- In Southampton resident and author Erika Katz's
new book "Bonding Over Beauty" gives readers insight on how to form a bond with their tween through beauty activities.
Katz was inspired to write the book as one day she was sitting with her daughter who'd had a bad day at school. When she asked what was wrong - her daughter would not talk to her. Later as she was cutting her daughter's nails her daughter started to tell her that a girl at school had been mean to her. Katz finished her nails but wanted to hear the rest of the story so she grabbed a scrub and started scrubbing her daughter's hands. She rinsed the scrub off but wanted her daughter to finish the story so she grabbed the moisturizer and began to give her daughter a manicure.
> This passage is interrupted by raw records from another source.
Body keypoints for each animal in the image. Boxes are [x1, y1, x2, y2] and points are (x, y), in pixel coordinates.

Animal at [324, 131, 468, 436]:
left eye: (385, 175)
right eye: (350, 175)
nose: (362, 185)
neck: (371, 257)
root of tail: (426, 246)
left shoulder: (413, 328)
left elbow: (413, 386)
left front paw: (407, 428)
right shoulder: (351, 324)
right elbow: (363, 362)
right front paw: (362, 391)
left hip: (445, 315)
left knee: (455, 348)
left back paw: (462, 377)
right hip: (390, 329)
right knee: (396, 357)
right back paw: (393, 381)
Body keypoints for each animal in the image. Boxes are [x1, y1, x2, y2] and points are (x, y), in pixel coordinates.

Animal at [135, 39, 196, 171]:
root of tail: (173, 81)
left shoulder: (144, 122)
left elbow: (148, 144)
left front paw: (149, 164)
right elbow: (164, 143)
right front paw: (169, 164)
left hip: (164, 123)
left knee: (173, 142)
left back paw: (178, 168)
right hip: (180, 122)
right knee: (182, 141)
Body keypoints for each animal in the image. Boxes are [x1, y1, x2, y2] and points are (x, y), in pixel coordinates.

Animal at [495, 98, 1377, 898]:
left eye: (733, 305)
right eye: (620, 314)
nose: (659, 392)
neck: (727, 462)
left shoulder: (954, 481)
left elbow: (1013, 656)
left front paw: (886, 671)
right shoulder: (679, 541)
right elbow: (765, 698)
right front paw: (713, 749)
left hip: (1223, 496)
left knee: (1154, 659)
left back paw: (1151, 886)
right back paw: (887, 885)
The next day her daughter wouldn't talk to her again so she started braiding her daughter's hair. Katz realized that when women go to the hair dresser they tend to reveal everything on their minds, so she decided that this might also be a way to get girls
to talk during their tween years when they don't really want to tell you everything. Katz believes, "For some reason when you are doing something together you can really get your children talking and that is how the concept of 'Bonding Over Beauty' started."
She and her daughter worked together on recipes for the book, and when her daughter's friends visit they think Katz is the 'coolest' because she gives them facials and manicures. Katz also has a blog where she gives beauty advice to tweens, and people send her products to try which she uses with her daughter.
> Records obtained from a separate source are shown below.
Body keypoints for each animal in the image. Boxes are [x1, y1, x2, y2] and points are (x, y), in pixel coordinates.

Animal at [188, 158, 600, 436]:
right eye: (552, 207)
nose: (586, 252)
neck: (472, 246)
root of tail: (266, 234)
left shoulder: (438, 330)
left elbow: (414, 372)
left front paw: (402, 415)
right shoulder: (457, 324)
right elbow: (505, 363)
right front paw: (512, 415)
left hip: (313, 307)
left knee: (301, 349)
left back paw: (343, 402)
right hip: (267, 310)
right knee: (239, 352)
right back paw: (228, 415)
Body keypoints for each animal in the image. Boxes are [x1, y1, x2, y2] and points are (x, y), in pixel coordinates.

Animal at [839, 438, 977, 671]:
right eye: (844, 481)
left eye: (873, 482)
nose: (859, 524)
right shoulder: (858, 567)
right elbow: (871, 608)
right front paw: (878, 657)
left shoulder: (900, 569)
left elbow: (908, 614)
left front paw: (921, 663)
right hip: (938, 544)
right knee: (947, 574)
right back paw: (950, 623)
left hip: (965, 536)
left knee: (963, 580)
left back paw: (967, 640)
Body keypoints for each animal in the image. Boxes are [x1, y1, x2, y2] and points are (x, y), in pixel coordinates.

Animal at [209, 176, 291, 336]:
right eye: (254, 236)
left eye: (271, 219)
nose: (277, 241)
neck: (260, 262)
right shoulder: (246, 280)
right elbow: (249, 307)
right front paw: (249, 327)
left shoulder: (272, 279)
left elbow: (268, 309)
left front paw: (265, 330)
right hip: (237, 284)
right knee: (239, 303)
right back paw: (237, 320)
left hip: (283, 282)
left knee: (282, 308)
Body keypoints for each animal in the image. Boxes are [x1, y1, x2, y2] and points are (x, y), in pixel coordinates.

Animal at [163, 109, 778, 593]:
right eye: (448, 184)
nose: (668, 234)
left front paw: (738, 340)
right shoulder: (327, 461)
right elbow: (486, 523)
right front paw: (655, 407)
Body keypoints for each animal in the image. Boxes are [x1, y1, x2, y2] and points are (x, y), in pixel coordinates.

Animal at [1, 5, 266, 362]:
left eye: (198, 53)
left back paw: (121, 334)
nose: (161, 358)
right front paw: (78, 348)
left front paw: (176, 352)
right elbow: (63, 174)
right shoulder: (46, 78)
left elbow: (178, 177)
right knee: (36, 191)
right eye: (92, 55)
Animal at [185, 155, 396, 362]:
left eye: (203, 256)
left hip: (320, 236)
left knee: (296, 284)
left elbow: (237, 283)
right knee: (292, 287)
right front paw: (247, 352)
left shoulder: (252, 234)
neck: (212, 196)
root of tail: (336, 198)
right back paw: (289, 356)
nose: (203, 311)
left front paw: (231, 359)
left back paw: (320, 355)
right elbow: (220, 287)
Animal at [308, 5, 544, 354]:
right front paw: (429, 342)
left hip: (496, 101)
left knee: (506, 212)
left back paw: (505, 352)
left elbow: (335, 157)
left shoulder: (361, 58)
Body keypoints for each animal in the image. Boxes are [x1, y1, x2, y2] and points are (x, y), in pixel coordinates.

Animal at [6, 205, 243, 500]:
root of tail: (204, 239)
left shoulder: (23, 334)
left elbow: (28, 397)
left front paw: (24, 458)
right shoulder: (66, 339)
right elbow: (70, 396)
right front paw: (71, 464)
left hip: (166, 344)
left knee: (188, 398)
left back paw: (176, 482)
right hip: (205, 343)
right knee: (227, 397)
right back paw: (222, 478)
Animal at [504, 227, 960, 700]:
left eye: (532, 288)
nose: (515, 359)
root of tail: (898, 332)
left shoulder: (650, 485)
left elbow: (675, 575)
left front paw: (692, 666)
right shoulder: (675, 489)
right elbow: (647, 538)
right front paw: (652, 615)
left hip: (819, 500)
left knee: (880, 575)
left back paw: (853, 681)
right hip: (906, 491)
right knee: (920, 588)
Katz believes that beauty is many things including how a person smells, and how the environment around them smells. She states, "When you make your room look good and smell good, you feel good." She loves farmers markets, and using fresh flowers, and she and her daughter make flower sashes out of lavender. For back to school she recommends looking at trends that your child likes and doing it yourself. An example is the flower that performer Taylor Swift
often wears in her hair. To do this buy a ribbon and clip on a silk flower as it costs a fraction of the price and creates an opportunity for mothers and daughters to bond while making it. It teaches creativity, and Katz feels that just because it is in a store does not mean it can't be a do it yourself project. The book is really about bonding, and Katz uses beauty to get there.
Katz would love to do a show and be able to talk to mothers about these issues. She says, "Parenting is extremely difficult and there are not a lot of shows about it. It is very hard to know who your children are in contact with or what they are doing with modern technology as it is so hard to monitor." One problem she believes parents have is they do not pay attention to what their children are watching on TV or reading in magazines, for example, her daughter wanted a blue hair piece, and when her daughter told her this Katz was thinking 1985 punk rock hair, but her daughter showed her a TV show where all the girls had clip-in hair pieces. Before parents say no to their kids, they should see if is trending - because something that parents might think is awful, may just be mainstream and not that bad.
The real message Katz wants parents to know is they need to start talking to their kids when they are young, as when children get older it is much more difficult, and the issues are much larger.
"Bonding Over Beauty" is available through Katz's website and amazon
.com. Katz will been signing books at the Southampton BookHampton
on August 26, 2011 from 5 p.m. to 7 p.m.